University Of Nevada, Reno, Engineers Simulate Large Quake On Curved Bridge
Six full-size pickup trucks took a wild ride on a 16-foot-high steel bridge when it shook violently in a series of never-before-conducted experiments to investigate the seismic behavior of a curved bridge with vehicles in place. The 145-foot-long, 162-ton steel and concrete bridge was built atop four large, 14-foot by 14-foot, hydraulic shake tables in the University of Nevada, Reno's Large-Scale Structures Earthquake Engineering Laboratory. "We took the bridge to its extreme, almost double what we planned at the outset," Ian Buckle, professor of civil engineering and director of the large-scale structures lab, said. "Preliminarily we see that in low amplitude earthquakes the weight of the vehicles actually helps the seismic effects on the structure, while at higher amplitudes the trucks hinder considerably the bridges ability to withstand an earthquake."

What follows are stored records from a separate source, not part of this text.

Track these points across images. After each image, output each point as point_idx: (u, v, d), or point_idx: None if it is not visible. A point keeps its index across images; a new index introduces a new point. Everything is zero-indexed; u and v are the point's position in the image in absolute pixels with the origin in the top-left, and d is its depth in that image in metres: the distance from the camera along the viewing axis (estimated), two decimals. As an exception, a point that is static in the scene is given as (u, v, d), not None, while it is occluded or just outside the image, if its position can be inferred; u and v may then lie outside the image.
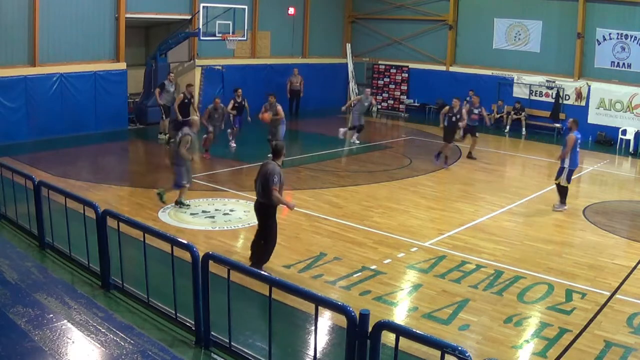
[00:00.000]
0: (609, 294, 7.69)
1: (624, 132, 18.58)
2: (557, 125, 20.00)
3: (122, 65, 17.60)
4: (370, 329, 4.50)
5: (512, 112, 20.54)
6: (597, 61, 19.29)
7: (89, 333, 5.41)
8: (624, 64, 18.77)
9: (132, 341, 5.34)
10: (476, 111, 15.68)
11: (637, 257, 9.04)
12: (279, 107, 14.39)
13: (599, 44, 19.12)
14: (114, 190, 11.80)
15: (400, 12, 23.58)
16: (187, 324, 6.04)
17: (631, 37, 18.44)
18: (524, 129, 20.11)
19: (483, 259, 8.76)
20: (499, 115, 21.01)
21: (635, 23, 18.28)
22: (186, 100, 15.30)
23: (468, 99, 21.42)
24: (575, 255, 9.09)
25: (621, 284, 8.04)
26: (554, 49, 20.13)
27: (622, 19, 18.51)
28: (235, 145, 15.92)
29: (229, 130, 15.72)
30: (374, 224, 10.24)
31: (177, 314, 6.15)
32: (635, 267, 8.65)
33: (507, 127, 20.60)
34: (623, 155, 17.90)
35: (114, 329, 5.52)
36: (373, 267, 8.34)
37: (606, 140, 18.89)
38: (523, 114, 20.39)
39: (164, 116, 16.50)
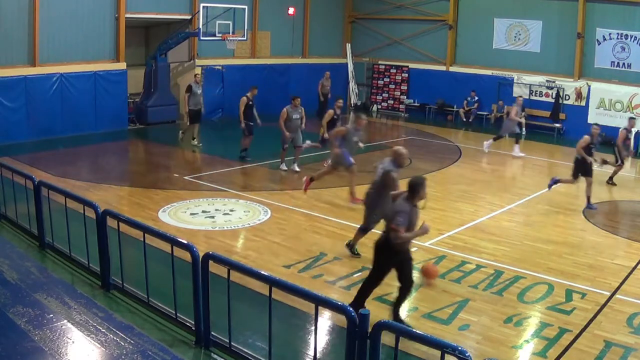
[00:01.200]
0: (609, 294, 7.68)
1: (624, 132, 18.56)
2: (557, 125, 20.01)
3: (122, 65, 17.61)
4: (370, 329, 4.51)
5: (512, 112, 20.51)
6: (597, 61, 19.28)
7: (89, 333, 5.41)
8: (624, 64, 18.76)
9: (132, 341, 5.34)
10: (630, 135, 14.56)
11: (637, 257, 9.04)
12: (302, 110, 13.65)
13: (599, 44, 19.12)
14: (114, 190, 11.80)
15: (400, 12, 23.56)
16: (187, 324, 6.04)
17: (631, 37, 18.43)
18: (524, 129, 20.10)
19: (483, 259, 8.75)
20: (499, 115, 21.01)
21: (635, 23, 18.27)
22: (250, 103, 14.14)
23: (469, 98, 21.58)
24: (575, 255, 9.09)
25: (621, 284, 8.04)
26: (554, 49, 20.12)
27: (622, 19, 18.50)
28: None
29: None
30: (374, 224, 10.22)
31: (177, 314, 6.15)
32: (635, 267, 8.64)
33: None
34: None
35: (114, 329, 5.52)
36: (373, 267, 8.33)
37: (606, 140, 18.84)
38: (523, 114, 20.33)
39: (192, 121, 15.75)
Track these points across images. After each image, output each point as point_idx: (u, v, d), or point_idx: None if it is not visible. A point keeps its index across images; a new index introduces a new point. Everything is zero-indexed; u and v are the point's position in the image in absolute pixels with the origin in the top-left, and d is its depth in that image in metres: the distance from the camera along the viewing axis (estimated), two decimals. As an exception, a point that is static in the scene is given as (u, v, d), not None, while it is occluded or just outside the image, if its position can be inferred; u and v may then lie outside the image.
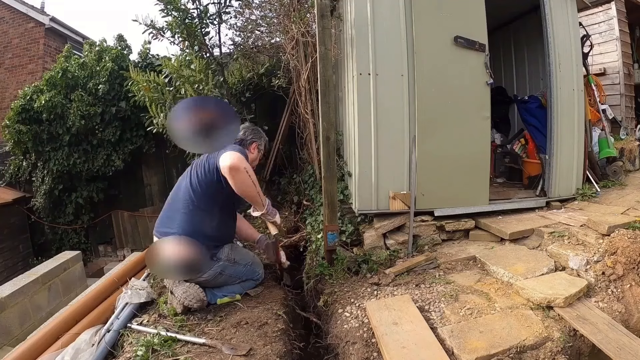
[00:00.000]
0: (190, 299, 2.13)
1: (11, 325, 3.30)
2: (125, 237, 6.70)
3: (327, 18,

The trucks bounced and swayed as the four-span bridge's concrete columns deflected more than 14 inches in each direction, the steel girders twisted and the floor of the lab shook from the energy applied to the bridge. The bridge, with 80 feet of curvature, filled the cavernous high-bay lab on the University of Nevada, Reno campus from end-to-end.
A 3-minute video featuring the largest motion applied to the bridge can be viewed by clicking on this link http://imedia.unr.edu/media_relations/VNR_shake_trucks_2b.mp4.
"Whether you saw the experiment in person or watch the video, remember that this is a 2/5 scale model, and the movement you see would be two and a half times greater on a full-scale bridge," Buckle, principal investigator of the research project, said. "It would be scary to be driving under those conditions."
"Currently, bridges are not designed for the occurrence of heavy traffic and a large earthquake at the same time," he said. "With increasing truck traffic and frequent congestion on city freeways, the likelihood of an earthquake occurring while a bridge is fully laden is now a possibility that should be considered in design. But there has been no agreement as to whether the presence of trucks helps or hurts the behavior of a bridge during an earthquake, and this experiment is intended to answer this question."
The complete answer will come after months of examining the many gigabytes of information gleaned from the 400 sensors placed on the bridge and trucks. The results of this work, titled "Seismic Effects on Multi-span Bridges with High Degrees of Horizontal Curvature," will be used to frame changes to current codes and lead to safer bridges during strong earthquakes.